→ Consigne:
Recopiez telles quelles les lignes des données, de celle qui contient « IMPERDIBLES » jusqu'à la fin des données, bornes comprises. Laissez les images de côté dans votre réponse.

→ Les données:

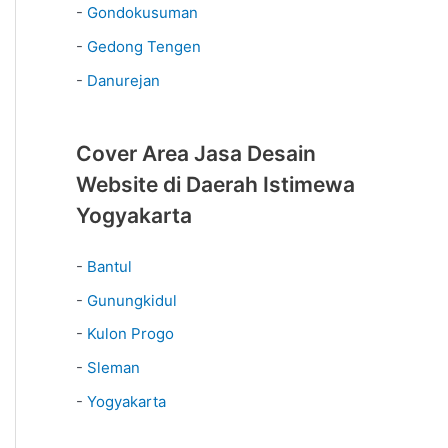
-
Gondokusuman
-
Gedong Tengen
-
Danurejan
Cover Area Jasa Desain
Website di Daerah Istimewa
Yogyakarta
-
Bantul
-
Gunungkidul
-
Kulon Progo
-
Sleman
-
Yogyakarta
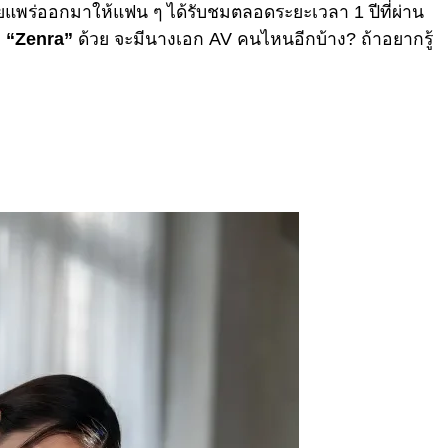
พร่ออกมาให้แฟน ๆ ได้รับชมตลอดระยะเวลา 1 ปีที่ผ่าน
ง
“Zenra”
ด้วย จะมีนางเอก AV คนไหนอีกบ้าง? ถ้าอยากรู้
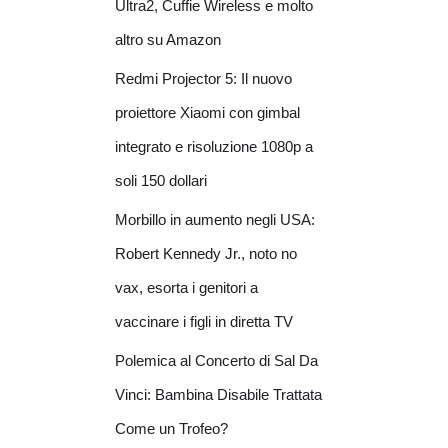
Ultra2, Cuffie Wireless e molto
altro su Amazon
Redmi Projector 5: Il nuovo
proiettore Xiaomi con gimbal
integrato e risoluzione 1080p a
soli 150 dollari
Morbillo in aumento negli USA:
Robert Kennedy Jr., noto no
vax, esorta i genitori a
vaccinare i figli in diretta TV
Polemica al Concerto di Sal Da
Vinci: Bambina Disabile Trattata
Come un Trofeo?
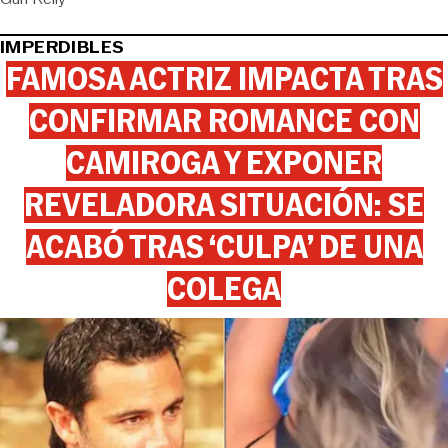
IMPERDIBLES
FAMOSA ACTRIZ IMPACTA TRAS
CONFIRMAR ROMANCE CON
CAMIROGA Y EXPONER
REVELADORA SITUACIÓN: SE
ACABÓ TRAS ‘CULPA’ DE UNA
COLEGA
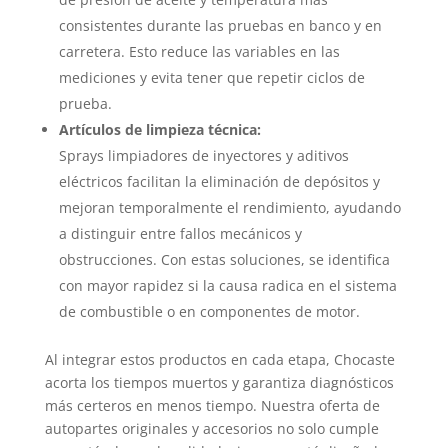
consistentes durante las pruebas en banco y en
carretera. Esto reduce las variables en las
mediciones y evita tener que repetir ciclos de
prueba.
Artículos de limpieza técnica:
Sprays limpiadores de inyectores y aditivos
eléctricos facilitan la eliminación de depósitos y
mejoran temporalmente el rendimiento, ayudando
a distinguir entre fallos mecánicos y
obstrucciones. Con estas soluciones, se identifica
con mayor rapidez si la causa radica en el sistema
de combustible o en componentes de motor.
Al integrar estos productos en cada etapa, Chocaste
acorta los tiempos muertos y garantiza diagnósticos
más certeros en menos tiempo. Nuestra oferta de
autopartes originales y accesorios no solo cumple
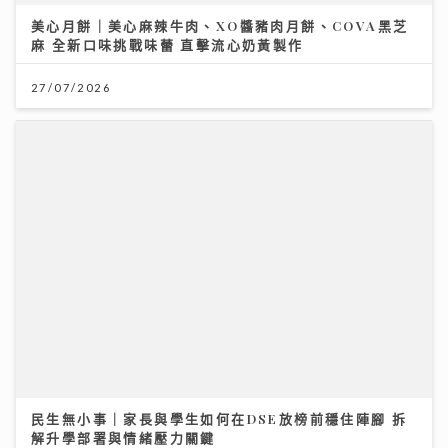
美心月餅｜美心麻辣牛肉、XO醬豬肉月餅、COVA黑芝
麻 全新口味挑戰味蕾 直擊流心奶黃製作
27/07/2026
民生無小事｜家長與學生如何在DSE放榜前穩住陣腳 拆
解升學部署與情緒壓力關鍵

→ Réponse ci-dessous:
IMPERDIBLES
FAMOSA ACTRIZ IMPACTA TRAS
CONFIRMAR ROMANCE CON
CAMIROGA Y EXPONER
REVELADORA SITUACIÓN: SE
ACABÓ TRAS ‘CULPA’ DE UNA
COLEGA
consistentes durante las pruebas en banco y en
carretera. Esto reduce las variables en las
mediciones y evita tener que repetir ciclos de
prueba.
Artículos de limpieza técnica:
Sprays limpiadores de inyectores y aditivos
eléctricos facilitan la eliminación de depósitos y
mejoran temporalmente el rendimiento, ayudando
a distinguir entre fallos mecánicos y
obstrucciones. Con estas soluciones, se identifica
con mayor rapidez si la causa radica en el sistema
de combustible o en componentes de motor.
Al integrar estos productos en cada etapa, Chocaste
acorta los tiempos muertos y garantiza diagnósticos
más certeros en menos tiempo. Nuestra oferta de
autopartes originales y accesorios no solo cumple
美心月餅｜美心麻辣牛肉、XO醬豬肉月餅、COVA黑芝
麻 全新口味挑戰味蕾 直擊流心奶黃製作
27/07/2026
民生無小事｜家長與學生如何在DSE放榜前穩住陣腳 拆
解升學部署與情緒壓力關鍵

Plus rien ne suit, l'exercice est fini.